▶ _Assigned task_:
Reproduce, exactly, the lines of the material below from the line containing "hãng trên thế" through the line containing "und Focusing", with both end lines included and nothing else.
■ ■ ■ ■ ■
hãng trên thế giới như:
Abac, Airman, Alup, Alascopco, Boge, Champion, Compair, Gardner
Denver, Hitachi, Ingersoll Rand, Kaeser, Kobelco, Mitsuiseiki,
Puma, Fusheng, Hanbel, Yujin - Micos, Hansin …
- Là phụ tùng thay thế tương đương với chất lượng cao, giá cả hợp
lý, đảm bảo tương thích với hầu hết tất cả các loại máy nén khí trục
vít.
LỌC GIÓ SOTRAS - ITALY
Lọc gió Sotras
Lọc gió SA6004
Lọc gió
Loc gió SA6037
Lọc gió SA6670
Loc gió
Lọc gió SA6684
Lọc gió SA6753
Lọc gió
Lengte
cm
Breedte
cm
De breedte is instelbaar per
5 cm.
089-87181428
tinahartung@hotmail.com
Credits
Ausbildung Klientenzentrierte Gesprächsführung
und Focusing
■ ■ ■ ■ ■
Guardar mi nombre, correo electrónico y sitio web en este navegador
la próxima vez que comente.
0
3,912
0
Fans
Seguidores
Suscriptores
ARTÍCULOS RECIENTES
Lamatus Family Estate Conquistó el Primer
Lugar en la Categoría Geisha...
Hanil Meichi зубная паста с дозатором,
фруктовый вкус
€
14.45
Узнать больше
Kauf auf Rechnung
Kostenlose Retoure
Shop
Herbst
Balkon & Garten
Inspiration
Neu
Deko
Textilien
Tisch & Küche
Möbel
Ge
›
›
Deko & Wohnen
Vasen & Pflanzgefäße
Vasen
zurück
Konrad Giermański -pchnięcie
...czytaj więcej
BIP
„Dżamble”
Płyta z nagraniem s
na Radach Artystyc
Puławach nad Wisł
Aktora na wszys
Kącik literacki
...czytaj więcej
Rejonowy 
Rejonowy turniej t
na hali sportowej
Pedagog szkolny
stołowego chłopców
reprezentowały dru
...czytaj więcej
■ ■ ■ ■ ■
▶ _Task answer_:
hãng trên thế giới như:
Abac, Airman, Alup, Alascopco, Boge, Champion, Compair, Gardner
Denver, Hitachi, Ingersoll Rand, Kaeser, Kobelco, Mitsuiseiki,
Puma, Fusheng, Hanbel, Yujin - Micos, Hansin …
- Là phụ tùng thay thế tương đương với chất lượng cao, giá cả hợp
lý, đảm bảo tương thích với hầu hết tất cả các loại máy nén khí trục
vít.
LỌC GIÓ SOTRAS - ITALY
Lọc gió Sotras
Lọc gió SA6004
Lọc gió
Loc gió SA6037
Lọc gió SA6670
Loc gió
Lọc gió SA6684
Lọc gió SA6753
Lọc gió
Lengte
cm
Breedte
cm
De breedte is instelbaar per
5 cm.
089-87181428
tinahartung@hotmail.com
Credits
Ausbildung Klientenzentrierte Gesprächsführung
und Focusing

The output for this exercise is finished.